DATA SECTION:
========
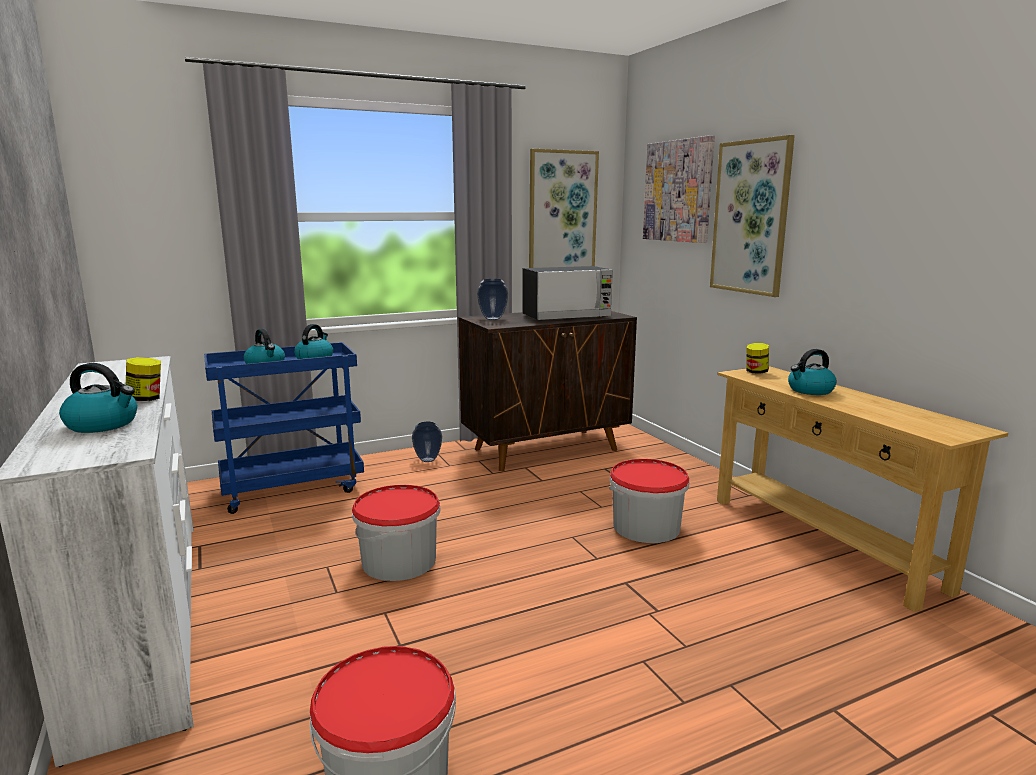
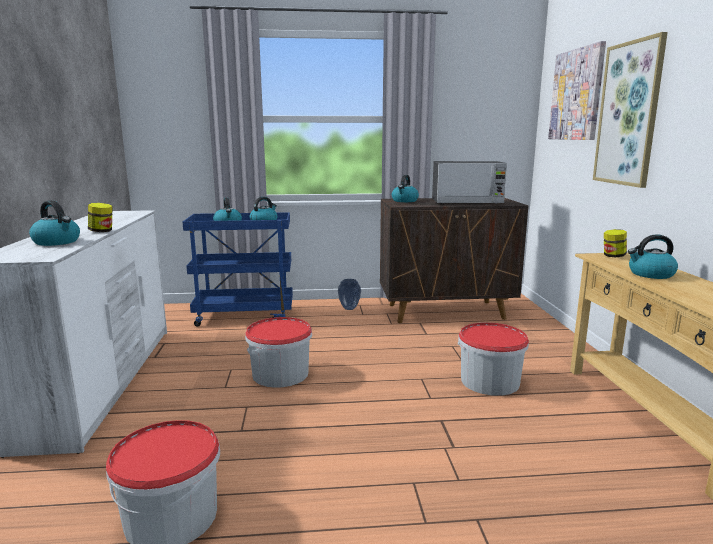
camera: 20 degrees right, 0 degrees up
vase [477,279,508,320] -> kettle [392,175,419,202]
picture [529,149,599,268] -> none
========
TASK PROMPT: Line by line, write out the material above exactly, with no images.

THE ANSWER:
camera: 20 degrees right, 0 degrees up
vase [477,279,508,320] -> kettle [392,175,419,202]
picture [529,149,599,268] -> none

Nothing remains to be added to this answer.